Last week, we learned of a secret State Department assessment that forces loyal to Syrian president Bashar al-Assad had recently used chemical weapons. The State Department cable, signed by the U.S. consul in Istanbul and based on interviews with doctors, defectors from the Syrian Army, and activists, made what one unnamed administration official called a “compelling case” that the Syrian military had used Agent 15, or BZ gas, in Homs last month against the Sunni-majority opposition. Nonetheless, within 24 hours, the State Department challenged the news report and the cable’s conclusion, stating that it “found no credible evidence to corroborate or to confirm that chemical weapons were used.”

Hat Tip to Instapundit for the above link.

Please note that this denial by the Obama Administration is not unique in American history. In fact it has been the unofficial policy of the US Government to ignore evidence of chemical weapons use since at least the 1930’s.

See this PDF document by Bob Tadashi Wakabayashi York University, Toronto on the Japanese use of chemical weapons in pre-World War 2 China that documents what the American government knew at the time, compared to official US government policy.

13 thoughts on “Suppose the Syrian Regime Used Chemical Weapons…”

  1. BZ gas is an incapacitating agent, so perhaps it’s not quite as bad as using nerve gas or mustard agent. Though it’s use on the battlefield is still rather disturbing. Interestingly, Iraq is alleged to have stockpiled large quantities of BZ/Agent 15 during the ’90s. Make of that what you will.

  2. Agree with Robin – BZ is seldom lethal but much worst than tear gas or pepper spray.

    Interesting that Assad’s forces thought it worthwhile is use as the US military never seemed to adopt it for battlefield use. Maybe it is more useful against civilians or rebels in urban warfare.

    Any use of chemical weapons gets the public in a panic or into righteous indignation.

    I can see a US policy of not making too big a deal of it when it looks to stay internal.

  3. If BZ “ment nothing” the State Department would not go through the exercise of denying it happened after it’s report leaked.

  4. Tom,

    Pointing out past American government policy & using it for predicting the near future isn’t “helping.

    That is like blaming Cassandra for the Greeks.

    As for “desensitizing the issue” BZ is a proscribed agent under the relevant Chemical weapon Ban/Treaty the USA is a signatory of.

    “Desensitizing the issue” is what the State Department did with it’s action in denying its own report…to avoid any obligations to take action under said treaty.

  5. Didn’t Susan Rice in 1994 say calling events in Rwanda genocide might obligate the US to do something about it? Seeing no evil seems to be a state dep’t tradition.

  6. It really is too late for the Syrians. We have squandered the opportunity for proper State Department reform and it’s not going to get done in this term, not in time to help them, not from this crew. Forward!

    All we can do is save whatever place is going to blow up two crises from now. That’s two crises if we’re lucky. It might be three, or four, or we might continue to shame the US with a State Department that’s dysfunctional for quite a bit longer.

  7. Trent, CS tear gas is also banned.

    http://en.wikipedia.org/wiki/CS_gas

    “Use of CS in war is prohibited under the terms of the 1997 Chemical Weapons Convention, signed by most nations in 1993 with all but five other nations signing between the years of 1994 through 1997. The reasoning behind the prohibition is pragmatic: use of CS by one combatant could easily trigger retaliation with much more toxic chemical weapons such as nerve agents.

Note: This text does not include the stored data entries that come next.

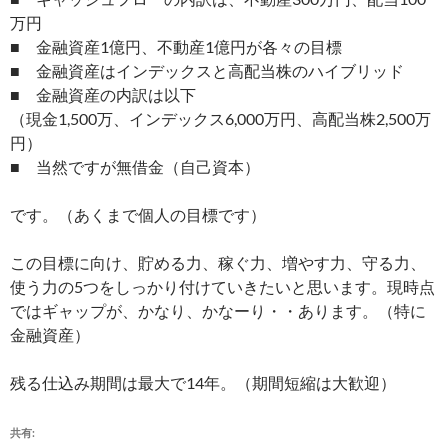
万円
■ 金融資産1億円、不動産1億円が各々の目標
■ 金融資産はインデックスと高配当株のハイブリッド
■ 金融資産の内訳は以下
（現金1,500万、インデックス6,000万円、高配当株2,500万
円）
■ 当然ですが無借金（自己資本）
です。（あくまで個人の目標です）
この目標に向け、貯める力、稼ぐ力、増やす力、守る力、
使う力の5つをしっかり付けていきたいと思います。現時点
ではギャップが、かなり、かなーり・・あります。（特に
金融資産）
残る仕込み期間は最大で14年。（期間短縮は大歓迎）
共有:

Only five nations have not signed the Chemical Weapons Convention and are therefore unhindered by restrictions on the use of CS gas: Angola, Egypt, North Korea, Somalia, and Syria.[18]

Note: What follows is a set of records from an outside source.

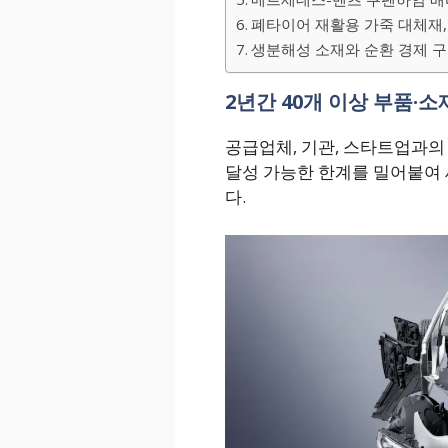
폐타이어 재활용 가죽 대체재, 
생분해성 소재와 순환 경제 
2년간 40개 이상 부품·소
공급업체, 기관, 스타트업과
달성 가능한 한계를 밀어붙여
다.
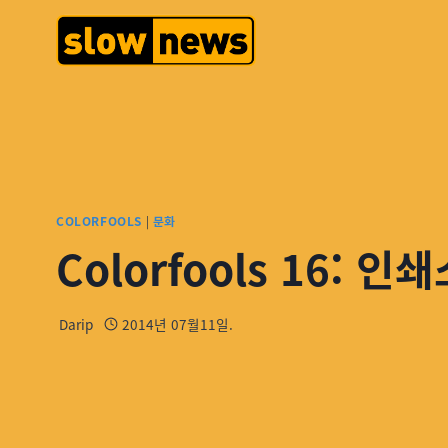
COLORFOOLS
|
문화
Colorfools 16: 
Darip
2014년 07월11일.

    Domestic police use of CS is legal in many countries, however, as the Chemical Weapons Convention prohibits only military use.”

  8. About the only real military use of tear gas is combined with nerve agents. The purpose of that, and nausea inducing agents, is to inhibit the use of gas masks.

  9. We used a lot of CS and the like in Viet Nam if memory serves, especially for clearing tunnels.

    The left howled then too.

  10. Where did Syria get weapons of mass destruction when we know that Iraq never had them? Obviously, Syria does not have any WMDs. It never had the money nor the ability to get WMDs.